The embedding model takes any text input and turns it into a 768-dimensional vector.

tip

To use the Seaplane vector store with all-mpnet-base-v embeddings. Make sure to set the dimensions of your vector store index to 768

vector_store.create_index('my-index', 768)

Input​

The embedding model expects the following JSON as input. The input can come from any upstream task or DAG.

Example input of the embeddings model
{
"model" : "embeddings",
"text" : "<TEXT TO EMBED>"
}

Output​

The Seaplane model DAG performs an asynchronous request to the embeddings model. Once completed it sends the result to the downstream task or DAG as defined in your DAG.

The output of the model DAG contains the input_data and the generated embeddings (output).

Example output of the embeddings model
{
"input_data": {
"model": "embeddings",
"text": "What is a Seaplane?"
},
"output": [0.03557444363832474, -0.004008828196674585, 0.020864153280854225,
...
-0.008185186423361301, 0.00842976849526167, -0.017890378832817078]
}

Embed Multiple Text Snippets​

In most cases, you will likely want to embed multiple sections of text. For example, when embedding texts to use as retrieval augmented generation (RAG) input data you often split up entire documents in chunks and turn each of them into vectors.

To achieve this on Seaplane, we recommend you debatch your data. For example, assume you have a list of strings that you want to embed. You can achieve this by creating a task in front of the model DAG and sending the text snippets one by one in a loop.

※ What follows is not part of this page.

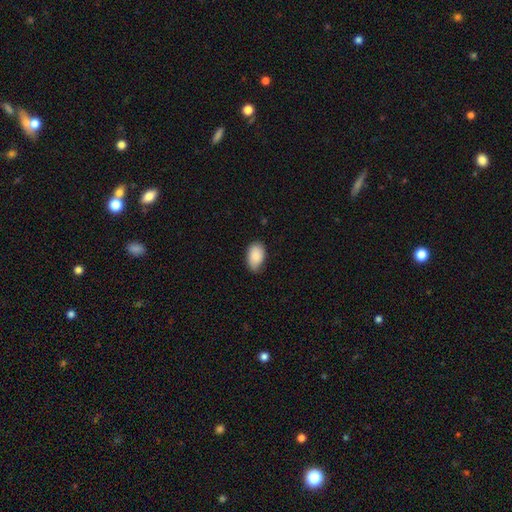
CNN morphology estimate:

Sample app to embed multiple texts
import json

# create a task definition
def debatch_text(msg):

# load input data
data = json.loads(msg.body)

# loop through the texts and send to model DAG
for text in data["texts"]:
yield json.dumps({"model" : "embeddings", "text" : text})

# create app and dag
app = App("debatched-embedding")
dag = app.dag('debatched-embedding-dag')

# wire task to input
text = dag.task(debatch_text, [app.input()], instance_name='debatcher')

# send to model dag
embedding = app.model_hub('model-dag-instance', [text])

# set resonse and run app
dag.respond(embedding)
app.run()

This application creates an API endpoint that takes the following JSON object as input and turns each text element in the list into an embedding.

{
"texts" : ["embed this text", "also embed this text", "and this one too"]
}